Page:Sue - Les Mystères du peuple, tome 3.djvu/91

Cette page a été validée par deux contributeurs.

– Elle est bien nommée la mère des camps et des soldats ; il faut la voir après chaque bataille allant visiter les blessés !

– Et leur disant de ces paroles qui font regretter aux valides de n’avoir pas de blessures.

– Et puis, si belle… si belle !…

– Oh ! quand elle passe dans le camp, montée sur son cheval blanc, vêtue de sa longue robe noire, le front si fier sous son casque, et pourtant l’œil si doux, le sourire si maternel… c’est comme une vision !

– On assure que notre Victoria connaît aussi bien l’avenir que le présent.

– Il faut qu’elle ait un charme ; car qui croirait jamais, à la voir, qu’elle est mère d’un fils de vingt-deux ans ?…

– Ah ! si le fils avait tenu ce qu’il promettait !

– On l’aimerait comme on l’aimait autrefois.

– Oui, et c’est vraiment dommage, — reprit Douarnek en secouant la tête d’un air chagrin, après avoir ainsi laissé parler les autres soldats ; — oui, c’est grand dommage ! Ah ! Victorin n’est plus cet enfant des camps que nous autres vieux à moustaches grises, qui l’avions vu naître et fait danser sur nos genoux, nous regardions, il y a peu de temps encore, avec orgueil et amitié.
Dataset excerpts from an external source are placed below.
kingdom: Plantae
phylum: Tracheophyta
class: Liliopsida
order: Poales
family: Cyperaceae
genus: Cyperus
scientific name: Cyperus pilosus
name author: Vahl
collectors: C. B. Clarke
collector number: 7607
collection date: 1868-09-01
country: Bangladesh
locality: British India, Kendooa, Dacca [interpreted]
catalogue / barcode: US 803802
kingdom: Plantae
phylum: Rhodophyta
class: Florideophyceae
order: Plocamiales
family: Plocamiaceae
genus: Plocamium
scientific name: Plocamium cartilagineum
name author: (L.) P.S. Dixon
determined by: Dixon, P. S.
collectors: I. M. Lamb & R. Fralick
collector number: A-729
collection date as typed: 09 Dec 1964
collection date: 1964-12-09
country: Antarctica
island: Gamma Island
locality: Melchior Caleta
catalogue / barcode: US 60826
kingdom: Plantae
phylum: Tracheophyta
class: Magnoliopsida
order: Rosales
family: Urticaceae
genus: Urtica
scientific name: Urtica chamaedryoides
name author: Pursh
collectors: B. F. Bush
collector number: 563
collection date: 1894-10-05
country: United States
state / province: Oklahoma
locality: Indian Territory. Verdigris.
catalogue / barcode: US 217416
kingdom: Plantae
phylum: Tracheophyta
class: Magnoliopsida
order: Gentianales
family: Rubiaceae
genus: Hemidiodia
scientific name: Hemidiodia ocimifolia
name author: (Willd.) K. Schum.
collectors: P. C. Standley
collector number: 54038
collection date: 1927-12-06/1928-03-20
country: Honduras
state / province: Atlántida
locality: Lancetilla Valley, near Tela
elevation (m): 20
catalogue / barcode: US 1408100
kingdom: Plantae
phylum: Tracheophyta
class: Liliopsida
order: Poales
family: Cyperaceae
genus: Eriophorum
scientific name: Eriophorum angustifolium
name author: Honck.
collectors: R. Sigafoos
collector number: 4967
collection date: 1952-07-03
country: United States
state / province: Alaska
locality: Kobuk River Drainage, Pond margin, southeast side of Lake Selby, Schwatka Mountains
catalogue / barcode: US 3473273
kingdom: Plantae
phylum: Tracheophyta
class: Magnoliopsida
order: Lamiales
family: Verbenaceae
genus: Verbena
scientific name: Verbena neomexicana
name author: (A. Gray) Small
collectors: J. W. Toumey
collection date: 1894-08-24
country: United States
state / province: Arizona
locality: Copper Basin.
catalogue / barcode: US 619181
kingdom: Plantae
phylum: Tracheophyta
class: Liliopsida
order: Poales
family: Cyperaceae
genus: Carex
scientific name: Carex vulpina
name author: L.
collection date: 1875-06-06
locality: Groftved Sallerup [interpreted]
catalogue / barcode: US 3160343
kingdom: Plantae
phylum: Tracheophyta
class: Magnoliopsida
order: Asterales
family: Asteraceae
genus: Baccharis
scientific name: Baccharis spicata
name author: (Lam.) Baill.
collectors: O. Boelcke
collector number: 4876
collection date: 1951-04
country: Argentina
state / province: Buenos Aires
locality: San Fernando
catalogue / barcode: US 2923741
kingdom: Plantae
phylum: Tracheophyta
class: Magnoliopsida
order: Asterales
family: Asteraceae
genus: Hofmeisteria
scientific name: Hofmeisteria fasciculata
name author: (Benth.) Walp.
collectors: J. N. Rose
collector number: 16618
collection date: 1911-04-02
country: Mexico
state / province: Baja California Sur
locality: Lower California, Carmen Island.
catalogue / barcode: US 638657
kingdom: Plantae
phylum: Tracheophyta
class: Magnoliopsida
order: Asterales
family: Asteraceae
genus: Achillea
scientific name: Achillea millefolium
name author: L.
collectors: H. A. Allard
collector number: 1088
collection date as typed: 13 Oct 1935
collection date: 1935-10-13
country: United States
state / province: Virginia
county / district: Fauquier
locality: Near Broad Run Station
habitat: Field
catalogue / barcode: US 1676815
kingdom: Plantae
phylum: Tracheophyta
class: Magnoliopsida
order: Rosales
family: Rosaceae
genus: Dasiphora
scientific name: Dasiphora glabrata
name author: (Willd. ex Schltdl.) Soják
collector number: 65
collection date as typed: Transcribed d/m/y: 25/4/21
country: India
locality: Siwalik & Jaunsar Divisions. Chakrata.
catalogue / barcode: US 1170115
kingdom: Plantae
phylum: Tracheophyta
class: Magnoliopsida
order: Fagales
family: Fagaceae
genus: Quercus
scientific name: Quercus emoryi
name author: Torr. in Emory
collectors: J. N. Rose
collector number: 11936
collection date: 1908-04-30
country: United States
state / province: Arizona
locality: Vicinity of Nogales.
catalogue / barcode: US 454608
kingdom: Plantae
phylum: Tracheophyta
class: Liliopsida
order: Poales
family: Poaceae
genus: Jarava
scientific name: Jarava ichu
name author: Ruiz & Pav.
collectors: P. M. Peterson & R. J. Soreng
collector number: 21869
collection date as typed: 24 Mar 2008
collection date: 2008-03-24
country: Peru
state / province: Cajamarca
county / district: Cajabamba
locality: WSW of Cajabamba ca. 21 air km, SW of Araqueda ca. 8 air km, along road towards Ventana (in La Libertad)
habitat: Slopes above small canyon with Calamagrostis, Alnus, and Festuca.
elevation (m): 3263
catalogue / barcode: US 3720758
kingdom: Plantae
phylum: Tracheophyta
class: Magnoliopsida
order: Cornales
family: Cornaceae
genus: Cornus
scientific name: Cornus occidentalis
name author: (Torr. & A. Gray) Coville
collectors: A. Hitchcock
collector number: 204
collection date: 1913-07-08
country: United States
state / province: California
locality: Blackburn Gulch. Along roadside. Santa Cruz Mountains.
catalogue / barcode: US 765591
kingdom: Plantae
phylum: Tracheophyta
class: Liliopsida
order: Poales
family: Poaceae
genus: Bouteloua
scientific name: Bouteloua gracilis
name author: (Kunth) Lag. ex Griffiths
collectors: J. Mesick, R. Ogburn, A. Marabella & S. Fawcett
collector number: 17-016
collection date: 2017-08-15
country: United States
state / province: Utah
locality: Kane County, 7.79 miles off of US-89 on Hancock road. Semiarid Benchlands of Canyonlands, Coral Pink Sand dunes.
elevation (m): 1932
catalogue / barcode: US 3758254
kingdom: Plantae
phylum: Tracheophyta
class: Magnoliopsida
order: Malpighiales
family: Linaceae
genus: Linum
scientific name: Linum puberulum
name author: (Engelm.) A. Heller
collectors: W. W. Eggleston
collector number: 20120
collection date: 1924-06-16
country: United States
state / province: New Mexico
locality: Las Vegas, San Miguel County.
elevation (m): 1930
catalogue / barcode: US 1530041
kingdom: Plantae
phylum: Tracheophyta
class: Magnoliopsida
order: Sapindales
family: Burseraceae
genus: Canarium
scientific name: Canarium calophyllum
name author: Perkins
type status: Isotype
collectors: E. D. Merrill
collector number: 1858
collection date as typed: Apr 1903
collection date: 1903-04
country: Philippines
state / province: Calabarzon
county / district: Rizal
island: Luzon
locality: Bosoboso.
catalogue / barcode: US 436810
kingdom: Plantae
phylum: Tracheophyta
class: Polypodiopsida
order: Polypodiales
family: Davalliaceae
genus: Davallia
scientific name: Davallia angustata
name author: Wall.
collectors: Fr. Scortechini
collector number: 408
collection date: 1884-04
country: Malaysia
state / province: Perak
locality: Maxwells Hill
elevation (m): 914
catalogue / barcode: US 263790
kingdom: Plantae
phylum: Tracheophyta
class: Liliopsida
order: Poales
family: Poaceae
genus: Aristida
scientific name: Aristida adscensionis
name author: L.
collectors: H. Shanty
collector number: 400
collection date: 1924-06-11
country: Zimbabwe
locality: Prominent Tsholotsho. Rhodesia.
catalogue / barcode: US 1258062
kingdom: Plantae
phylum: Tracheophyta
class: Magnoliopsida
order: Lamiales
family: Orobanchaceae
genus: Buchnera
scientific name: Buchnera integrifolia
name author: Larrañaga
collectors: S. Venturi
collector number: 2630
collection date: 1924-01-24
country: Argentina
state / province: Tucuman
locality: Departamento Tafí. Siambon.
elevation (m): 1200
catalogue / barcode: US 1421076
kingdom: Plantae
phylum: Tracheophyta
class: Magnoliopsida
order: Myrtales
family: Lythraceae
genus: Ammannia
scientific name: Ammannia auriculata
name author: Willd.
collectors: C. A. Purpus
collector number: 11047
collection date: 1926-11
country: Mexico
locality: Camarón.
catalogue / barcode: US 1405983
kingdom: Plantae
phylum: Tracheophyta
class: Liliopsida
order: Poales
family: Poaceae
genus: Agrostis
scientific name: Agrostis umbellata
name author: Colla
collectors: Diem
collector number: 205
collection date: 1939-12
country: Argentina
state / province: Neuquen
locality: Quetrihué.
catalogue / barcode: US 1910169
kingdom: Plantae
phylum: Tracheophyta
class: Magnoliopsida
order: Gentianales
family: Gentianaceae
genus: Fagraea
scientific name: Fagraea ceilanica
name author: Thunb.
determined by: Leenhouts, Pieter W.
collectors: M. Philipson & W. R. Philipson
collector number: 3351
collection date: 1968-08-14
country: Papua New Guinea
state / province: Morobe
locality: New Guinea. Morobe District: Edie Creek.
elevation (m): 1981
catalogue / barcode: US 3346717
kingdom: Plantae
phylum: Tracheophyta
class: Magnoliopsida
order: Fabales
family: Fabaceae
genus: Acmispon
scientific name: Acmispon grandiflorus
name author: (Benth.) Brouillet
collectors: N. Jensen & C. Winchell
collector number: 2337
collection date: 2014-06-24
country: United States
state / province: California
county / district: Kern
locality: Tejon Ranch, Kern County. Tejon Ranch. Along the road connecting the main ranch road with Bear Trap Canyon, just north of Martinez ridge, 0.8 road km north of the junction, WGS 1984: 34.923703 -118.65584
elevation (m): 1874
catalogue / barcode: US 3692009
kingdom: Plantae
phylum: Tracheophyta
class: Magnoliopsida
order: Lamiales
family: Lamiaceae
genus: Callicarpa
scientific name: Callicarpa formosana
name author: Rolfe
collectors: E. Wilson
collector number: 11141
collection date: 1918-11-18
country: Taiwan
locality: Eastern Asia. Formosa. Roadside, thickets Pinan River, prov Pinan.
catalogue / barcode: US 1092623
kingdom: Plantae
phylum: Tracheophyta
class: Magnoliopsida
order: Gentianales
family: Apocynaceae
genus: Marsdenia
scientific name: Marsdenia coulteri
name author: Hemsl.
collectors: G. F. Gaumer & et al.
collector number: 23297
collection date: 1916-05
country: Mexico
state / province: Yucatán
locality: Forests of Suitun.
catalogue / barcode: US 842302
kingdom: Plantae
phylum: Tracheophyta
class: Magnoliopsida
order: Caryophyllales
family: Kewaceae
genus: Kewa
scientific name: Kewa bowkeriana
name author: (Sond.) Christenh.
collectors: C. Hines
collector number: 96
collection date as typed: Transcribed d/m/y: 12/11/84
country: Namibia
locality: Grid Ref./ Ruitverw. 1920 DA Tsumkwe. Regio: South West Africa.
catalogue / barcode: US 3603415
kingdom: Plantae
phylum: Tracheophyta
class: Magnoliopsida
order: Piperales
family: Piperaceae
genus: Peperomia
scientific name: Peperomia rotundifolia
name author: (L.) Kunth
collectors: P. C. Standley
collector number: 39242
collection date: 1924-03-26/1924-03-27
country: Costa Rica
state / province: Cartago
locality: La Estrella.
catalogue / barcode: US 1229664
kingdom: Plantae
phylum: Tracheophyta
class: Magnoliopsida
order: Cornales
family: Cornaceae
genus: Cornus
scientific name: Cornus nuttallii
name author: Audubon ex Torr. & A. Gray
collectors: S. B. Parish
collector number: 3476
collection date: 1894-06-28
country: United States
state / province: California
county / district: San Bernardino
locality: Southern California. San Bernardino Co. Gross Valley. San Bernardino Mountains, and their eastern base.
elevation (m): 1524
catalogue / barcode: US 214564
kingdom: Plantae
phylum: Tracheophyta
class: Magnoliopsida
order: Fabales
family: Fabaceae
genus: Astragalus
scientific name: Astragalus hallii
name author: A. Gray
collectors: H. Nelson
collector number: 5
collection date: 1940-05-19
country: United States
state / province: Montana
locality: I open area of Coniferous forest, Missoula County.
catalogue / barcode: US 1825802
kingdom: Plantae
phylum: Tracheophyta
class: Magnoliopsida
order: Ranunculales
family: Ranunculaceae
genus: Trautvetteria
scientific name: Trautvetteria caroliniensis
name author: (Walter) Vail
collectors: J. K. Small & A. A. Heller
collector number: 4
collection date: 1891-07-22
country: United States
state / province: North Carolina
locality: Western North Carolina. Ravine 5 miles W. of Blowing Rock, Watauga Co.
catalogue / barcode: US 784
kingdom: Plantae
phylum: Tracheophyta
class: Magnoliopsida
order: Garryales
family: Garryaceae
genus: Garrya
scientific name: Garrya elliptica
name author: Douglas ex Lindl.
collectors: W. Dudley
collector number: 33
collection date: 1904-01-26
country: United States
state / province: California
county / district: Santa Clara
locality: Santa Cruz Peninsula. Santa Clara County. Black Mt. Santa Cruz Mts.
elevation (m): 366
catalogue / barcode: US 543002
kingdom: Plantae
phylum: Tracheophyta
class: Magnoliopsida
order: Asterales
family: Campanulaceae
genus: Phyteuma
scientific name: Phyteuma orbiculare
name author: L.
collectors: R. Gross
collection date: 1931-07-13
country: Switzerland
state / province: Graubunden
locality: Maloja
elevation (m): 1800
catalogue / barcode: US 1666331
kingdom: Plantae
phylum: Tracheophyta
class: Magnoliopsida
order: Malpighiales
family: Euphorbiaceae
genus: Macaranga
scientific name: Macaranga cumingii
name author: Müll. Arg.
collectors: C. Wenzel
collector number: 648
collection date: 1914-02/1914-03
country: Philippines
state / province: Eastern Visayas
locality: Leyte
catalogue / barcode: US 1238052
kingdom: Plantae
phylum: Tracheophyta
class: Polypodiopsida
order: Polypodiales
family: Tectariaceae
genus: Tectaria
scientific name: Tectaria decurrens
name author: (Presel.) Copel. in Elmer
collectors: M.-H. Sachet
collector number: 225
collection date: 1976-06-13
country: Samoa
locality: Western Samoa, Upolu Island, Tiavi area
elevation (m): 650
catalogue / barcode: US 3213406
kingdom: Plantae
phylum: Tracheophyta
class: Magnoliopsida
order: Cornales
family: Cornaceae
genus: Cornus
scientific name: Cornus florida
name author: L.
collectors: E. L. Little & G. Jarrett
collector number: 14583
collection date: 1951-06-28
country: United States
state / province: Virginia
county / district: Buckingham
Ces paroles des soldats me frappèrent ; non-seulement j’avais souvent eu à défendre Victorin contre la sévère Sampso, mais je m’étais aperçu dans l’armée d’une sourde hostilité contre le fils de ma sœur de lait, lui jusqu’alors l’idole de nos soldats.

– Qu’avez-vous donc à reprocher à Victorin ? — dis-je à Douarnek et à ses compagnons. — N’est-il pas brave… entre les plus braves ? Ne l’avez-vous pas vu à la guerre ?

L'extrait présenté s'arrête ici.